## [Assignment]
Take from the material every line that contains the word "ankle".

## [Input records]
* * * * * * * * *

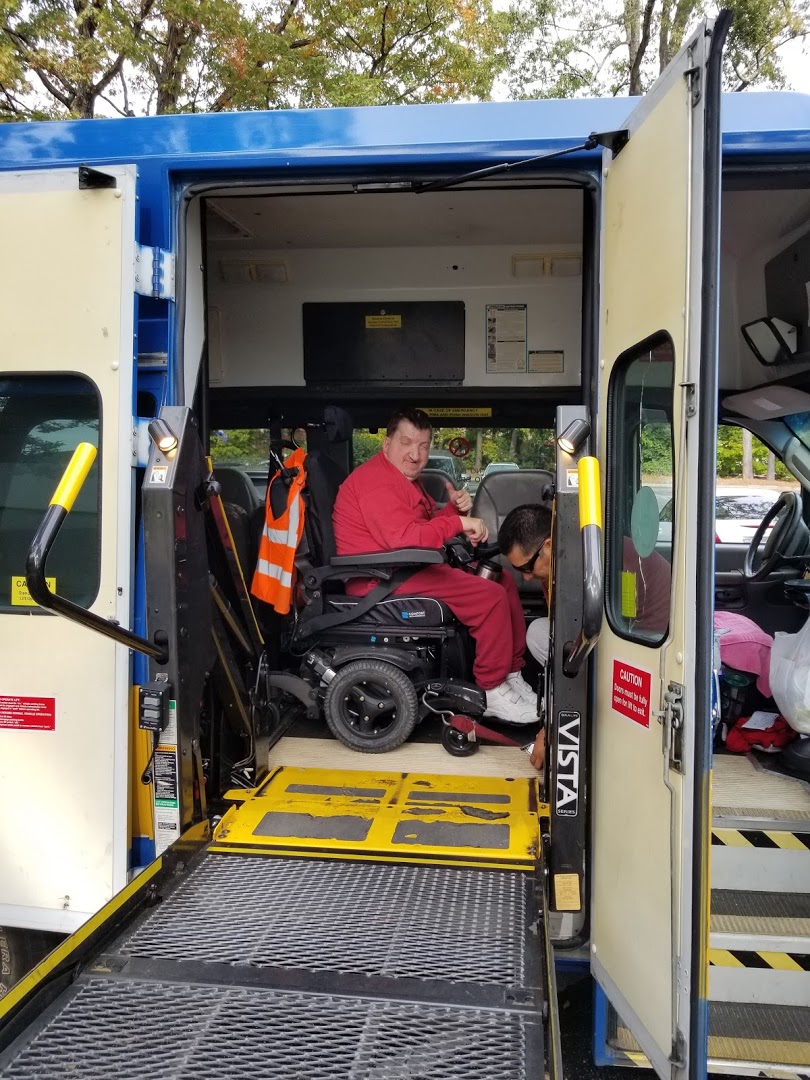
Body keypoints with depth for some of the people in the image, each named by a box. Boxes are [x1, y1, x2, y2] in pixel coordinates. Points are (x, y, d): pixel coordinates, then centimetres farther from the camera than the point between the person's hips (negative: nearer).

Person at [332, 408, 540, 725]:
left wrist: (454, 508, -3)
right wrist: (459, 523, -19)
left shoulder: (404, 478, 18)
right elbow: (406, 539, -27)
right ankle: (493, 693, -7)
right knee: (490, 597, -19)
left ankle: (511, 674, 11)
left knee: (503, 580, 10)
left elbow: (427, 527, 16)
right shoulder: (376, 481, -17)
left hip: (408, 566, 11)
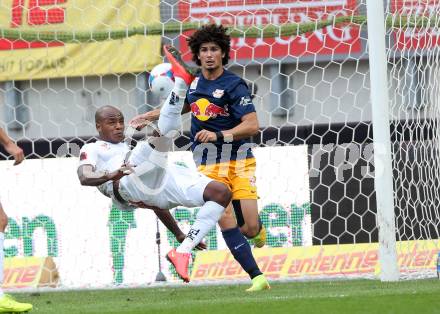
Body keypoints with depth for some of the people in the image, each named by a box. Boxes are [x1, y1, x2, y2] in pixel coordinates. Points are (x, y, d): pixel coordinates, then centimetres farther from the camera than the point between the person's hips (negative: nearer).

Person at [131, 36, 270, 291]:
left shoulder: (234, 85, -10)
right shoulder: (193, 82, 8)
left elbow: (252, 125, -18)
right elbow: (181, 106, 31)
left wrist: (218, 135, -26)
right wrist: (149, 116, 26)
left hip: (239, 162, -4)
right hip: (209, 167, 4)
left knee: (250, 227, -10)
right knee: (226, 222, -14)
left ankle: (257, 229, 30)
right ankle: (257, 277, -10)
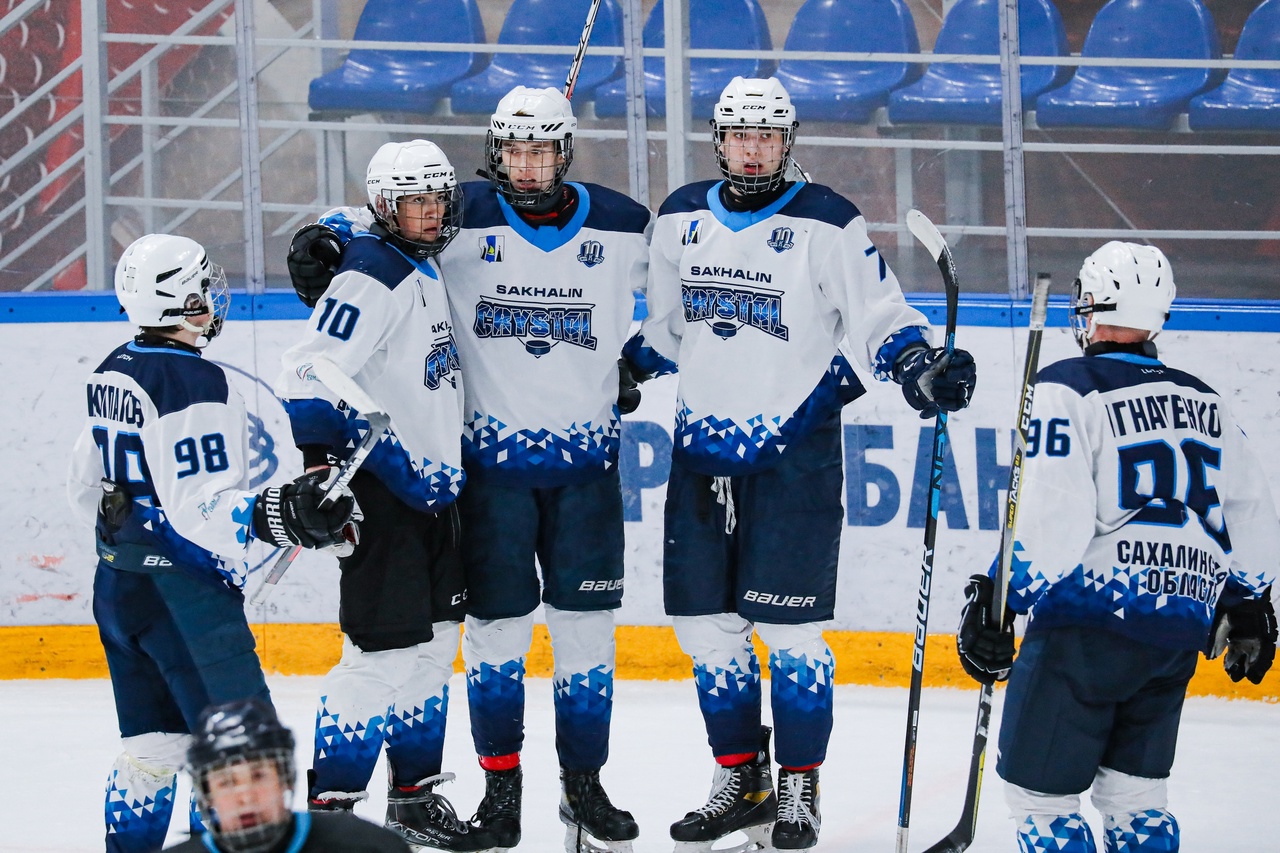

* * * * * * * * *

## [Task response]
right ankle: (493, 693, -7)
left ankle: (511, 674, 11)
left ankle: (257, 229, 30)
right ankle: (257, 277, -10)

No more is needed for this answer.